* Required work: A verbatim copy of the listing is needed; pictures are to be left out.

* Records provided:
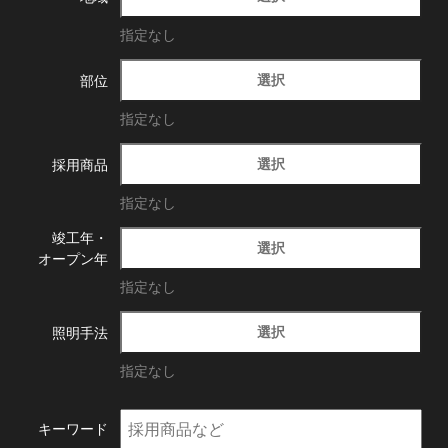
指定なし
選択
部位
指定なし
選択
採用商品
指定なし
竣工年・
選択
オープン年
指定なし
選択
照明手法
指定なし
キーワード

* Solution to the exercise:
指定なし
選択
部位
指定なし
選択
採用商品
指定なし
竣工年・
選択
オープン年
指定なし
選択
照明手法
指定なし
キーワード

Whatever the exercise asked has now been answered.